I plop down, pulling one into my lap as a type of shield. Sandy takes a seat across from me, going over her usual spiel; 'can I get you a drink? how are you feeling? how was your weekend? are you comfortable?'
She was always met with the generic replies from me at the start of our sessions. I don't know why that was. It felt like I spent 6 days rebuilding the wall she'd pulled down, just to step back into this office and do it all again. I just couldn't seem to bare the feeling of the safety being removed.

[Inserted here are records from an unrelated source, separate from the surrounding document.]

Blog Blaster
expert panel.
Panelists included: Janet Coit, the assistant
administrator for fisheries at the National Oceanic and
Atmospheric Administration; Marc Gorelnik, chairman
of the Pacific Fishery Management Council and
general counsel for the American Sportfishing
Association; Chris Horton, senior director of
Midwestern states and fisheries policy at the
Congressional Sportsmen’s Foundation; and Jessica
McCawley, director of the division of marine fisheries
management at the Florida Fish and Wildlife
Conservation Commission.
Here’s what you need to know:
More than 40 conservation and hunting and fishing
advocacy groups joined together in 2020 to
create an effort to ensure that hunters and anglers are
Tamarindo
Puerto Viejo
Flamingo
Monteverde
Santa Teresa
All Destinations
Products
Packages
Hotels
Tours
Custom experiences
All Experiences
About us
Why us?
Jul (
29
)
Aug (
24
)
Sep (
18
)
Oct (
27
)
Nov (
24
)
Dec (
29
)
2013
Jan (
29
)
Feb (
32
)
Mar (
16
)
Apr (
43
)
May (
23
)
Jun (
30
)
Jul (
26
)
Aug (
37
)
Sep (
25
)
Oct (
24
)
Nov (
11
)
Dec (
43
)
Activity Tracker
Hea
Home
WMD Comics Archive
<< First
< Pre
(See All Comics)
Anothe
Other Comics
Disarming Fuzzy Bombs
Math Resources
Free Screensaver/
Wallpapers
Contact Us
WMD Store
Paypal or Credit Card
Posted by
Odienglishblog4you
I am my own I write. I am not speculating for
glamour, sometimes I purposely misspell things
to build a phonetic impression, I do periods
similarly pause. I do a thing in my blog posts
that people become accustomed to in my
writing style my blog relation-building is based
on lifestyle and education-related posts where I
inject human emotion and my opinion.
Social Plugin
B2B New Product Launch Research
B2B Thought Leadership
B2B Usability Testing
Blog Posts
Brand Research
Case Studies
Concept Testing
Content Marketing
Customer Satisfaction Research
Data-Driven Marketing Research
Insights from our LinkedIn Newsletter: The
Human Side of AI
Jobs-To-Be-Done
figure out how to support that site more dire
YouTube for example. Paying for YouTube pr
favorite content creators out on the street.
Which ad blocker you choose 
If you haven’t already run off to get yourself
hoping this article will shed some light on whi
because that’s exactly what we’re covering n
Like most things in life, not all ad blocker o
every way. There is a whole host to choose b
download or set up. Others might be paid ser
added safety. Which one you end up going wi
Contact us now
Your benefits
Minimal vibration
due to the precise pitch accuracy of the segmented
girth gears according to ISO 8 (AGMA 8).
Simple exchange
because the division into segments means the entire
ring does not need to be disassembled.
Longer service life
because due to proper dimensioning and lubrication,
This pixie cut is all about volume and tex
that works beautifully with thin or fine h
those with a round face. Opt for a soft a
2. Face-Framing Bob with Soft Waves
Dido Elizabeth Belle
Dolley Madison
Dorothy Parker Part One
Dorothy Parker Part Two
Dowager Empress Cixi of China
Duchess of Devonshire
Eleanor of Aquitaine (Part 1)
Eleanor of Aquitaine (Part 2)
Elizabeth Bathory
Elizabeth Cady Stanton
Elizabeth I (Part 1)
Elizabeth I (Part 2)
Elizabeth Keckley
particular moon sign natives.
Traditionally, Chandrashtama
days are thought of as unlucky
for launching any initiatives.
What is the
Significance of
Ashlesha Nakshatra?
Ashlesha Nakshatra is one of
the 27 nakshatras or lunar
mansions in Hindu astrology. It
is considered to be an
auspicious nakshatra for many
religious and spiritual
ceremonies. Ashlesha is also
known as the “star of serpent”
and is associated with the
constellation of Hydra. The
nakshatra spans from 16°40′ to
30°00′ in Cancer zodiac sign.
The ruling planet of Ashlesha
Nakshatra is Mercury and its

"You look tired Charlie." She looks at me, apologetically. Like she has anything to be sorry for, I'm the one that should be sorry for making our sessions so difficult.
Come on Charlie, you want to be better don't you?
I take a deep breath, its always the same. My conscious trying to coax my subconscious out to slowly remove the barriers, to allow myself to relive and heal everything.
"Is there anything in particular you want to discuss this session?" She asks me.
I think for a second, trying to bite the bullet, "Actually, yes. I met someone."
I spend the next ten minutes telling her all about Lakyn. She allows me to let it all out, never interrupting my ramble, and just watching me intently as I try to make sense of myself.
"I don't know, I wanted to, but it just felt like everything was closing in on me and I was..."
"Losing the control of the situation?" She finishes for me.
"Yes." I look down at my fidgeting hands sitting on top of a pink and blue marble pillow.
This is a really big pillow.
"It's ok to feel like you're losing control Charlie. And it's ok to feel panic about it." She concludes.
I sit there, tears welling up in my eyes, the lump in my throat taking its usual position as if returning home. I feel my hands begin to shake and I can practically hear my heart pounding behind my ears. I take a deep breath and return my gaze to Sandy, smiling at her.
"You're right." I tell her.
"Do you really think I am? Because I can see on your face what you're doing Charlie. I know this is hard, but you need to allow yourself to feel this, your ability to sweep things under the rug is impressive, but also detrimental to yourself."
She was right. I had made it the last 7 years by ignoring this feeling. After the... event, my survival depended on it. I knew that if I felt what my body wanted, I would never be the same. But to be fair, I hadn't been the same regardless. I had tried to maintain some sense of normalcy, but things have a way of finding their way to the surface, and this pain refused to allow me to hide it anymore.
And so now I sit here, every Tuesday at 5pm, trying to find a way to process the avalanche of trauma that demanded I understand.